## Task to carry out
Would you return the data exactly as given, except for its pictures?

Data entries:
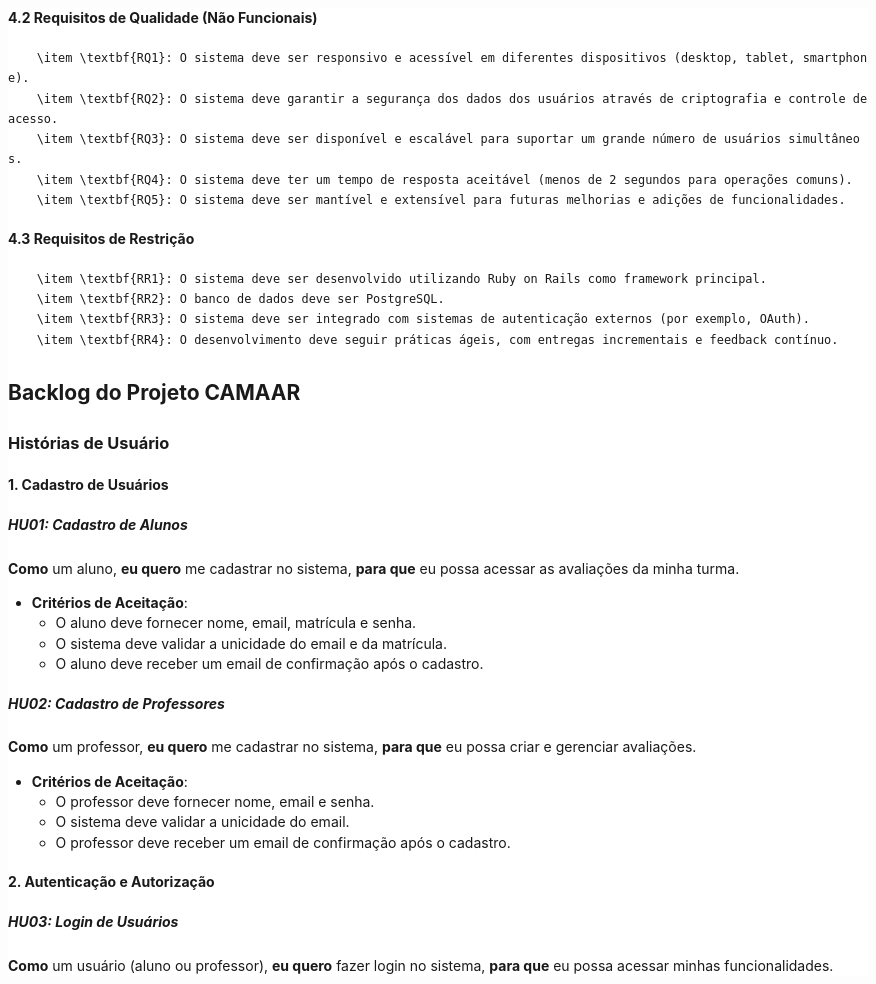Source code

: #### 4.2 Requisitos de Qualidade (Não Funcionais)
```text
    \item \textbf{RQ1}: O sistema deve ser responsivo e acessível em diferentes dispositivos (desktop, tablet, smartphone).
    \item \textbf{RQ2}: O sistema deve garantir a segurança dos dados dos usuários através de criptografia e controle de acesso.
    \item \textbf{RQ3}: O sistema deve ser disponível e escalável para suportar um grande número de usuários simultâneos.
    \item \textbf{RQ4}: O sistema deve ter um tempo de resposta aceitável (menos de 2 segundos para operações comuns).
    \item \textbf{RQ5}: O sistema deve ser mantível e extensível para futuras melhorias e adições de funcionalidades.
```

#### 4.3 Requisitos de Restrição
```text
    \item \textbf{RR1}: O sistema deve ser desenvolvido utilizando Ruby on Rails como framework principal.
    \item \textbf{RR2}: O banco de dados deve ser PostgreSQL.
    \item \textbf{RR3}: O sistema deve ser integrado com sistemas de autenticação externos (por exemplo, OAuth).
    \item \textbf{RR4}: O desenvolvimento deve seguir práticas ágeis, com entregas incrementais e feedback contínuo.
```

## Backlog do Projeto CAMAAR

### Histórias de Usuário

#### 1. Cadastro de Usuários

##### HU01: Cadastro de Alunos
**Como** um aluno, **eu quero** me cadastrar no sistema, **para que** eu possa acessar as avaliações da minha turma.

- **Critérios de Aceitação**:
  - O aluno deve fornecer nome, email, matrícula e senha.
  - O sistema deve validar a unicidade do email e da matrícula.
  - O aluno deve receber um email de confirmação após o cadastro.

##### HU02: Cadastro de Professores
**Como** um professor, **eu quero** me cadastrar no sistema, **para que** eu possa criar e gerenciar avaliações.

- **Critérios de Aceitação**:
  - O professor deve fornecer nome, email e senha.
  - O sistema deve validar a unicidade do email.
  - O professor deve receber um email de confirmação após o cadastro.

#### 2. Autenticação e Autorização

##### HU03: Login de Usuários
**Como** um usuário (aluno ou professor), **eu quero** fazer login no sistema, **para que** eu possa acessar minhas funcionalidades.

## Task answer
Source code

: #### 4.2 Requisitos de Qualidade (Não Funcionais)
```text
    \item \textbf{RQ1}: O sistema deve ser responsivo e acessível em diferentes dispositivos (desktop, tablet, smartphone).
    \item \textbf{RQ2}: O sistema deve garantir a segurança dos dados dos usuários através de criptografia e controle de acesso.
    \item \textbf{RQ3}: O sistema deve ser disponível e escalável para suportar um grande número de usuários simultâneos.
    \item \textbf{RQ4}: O sistema deve ter um tempo de resposta aceitável (menos de 2 segundos para operações comuns).
    \item \textbf{RQ5}: O sistema deve ser mantível e extensível para futuras melhorias e adições de funcionalidades.
```

#### 4.3 Requisitos de Restrição
```text
    \item \textbf{RR1}: O sistema deve ser desenvolvido utilizando Ruby on Rails como framework principal.
    \item \textbf{RR2}: O banco de dados deve ser PostgreSQL.
    \item \textbf{RR3}: O sistema deve ser integrado com sistemas de autenticação externos (por exemplo, OAuth).
    \item \textbf{RR4}: O desenvolvimento deve seguir práticas ágeis, com entregas incrementais e feedback contínuo.
```

## Backlog do Projeto CAMAAR

### Histórias de Usuário

#### 1. Cadastro de Usuários

##### HU01: Cadastro de Alunos
**Como** um aluno, **eu quero** me cadastrar no sistema, **para que** eu possa acessar as avaliações da minha turma.

- **Critérios de Aceitação**:
  - O aluno deve fornecer nome, email, matrícula e senha.
  - O sistema deve validar a unicidade do email e da matrícula.
  - O aluno deve receber um email de confirmação após o cadastro.

##### HU02: Cadastro de Professores
**Como** um professor, **eu quero** me cadastrar no sistema, **para que** eu possa criar e gerenciar avaliações.

- **Critérios de Aceitação**:
  - O professor deve fornecer nome, email e senha.
  - O sistema deve validar a unicidade do email.
  - O professor deve receber um email de confirmação após o cadastro.

#### 2. Autenticação e Autorização

##### HU03: Login de Usuários
**Como** um usuário (aluno ou professor), **eu quero** fazer login no sistema, **para que** eu possa acessar minhas funcionalidades.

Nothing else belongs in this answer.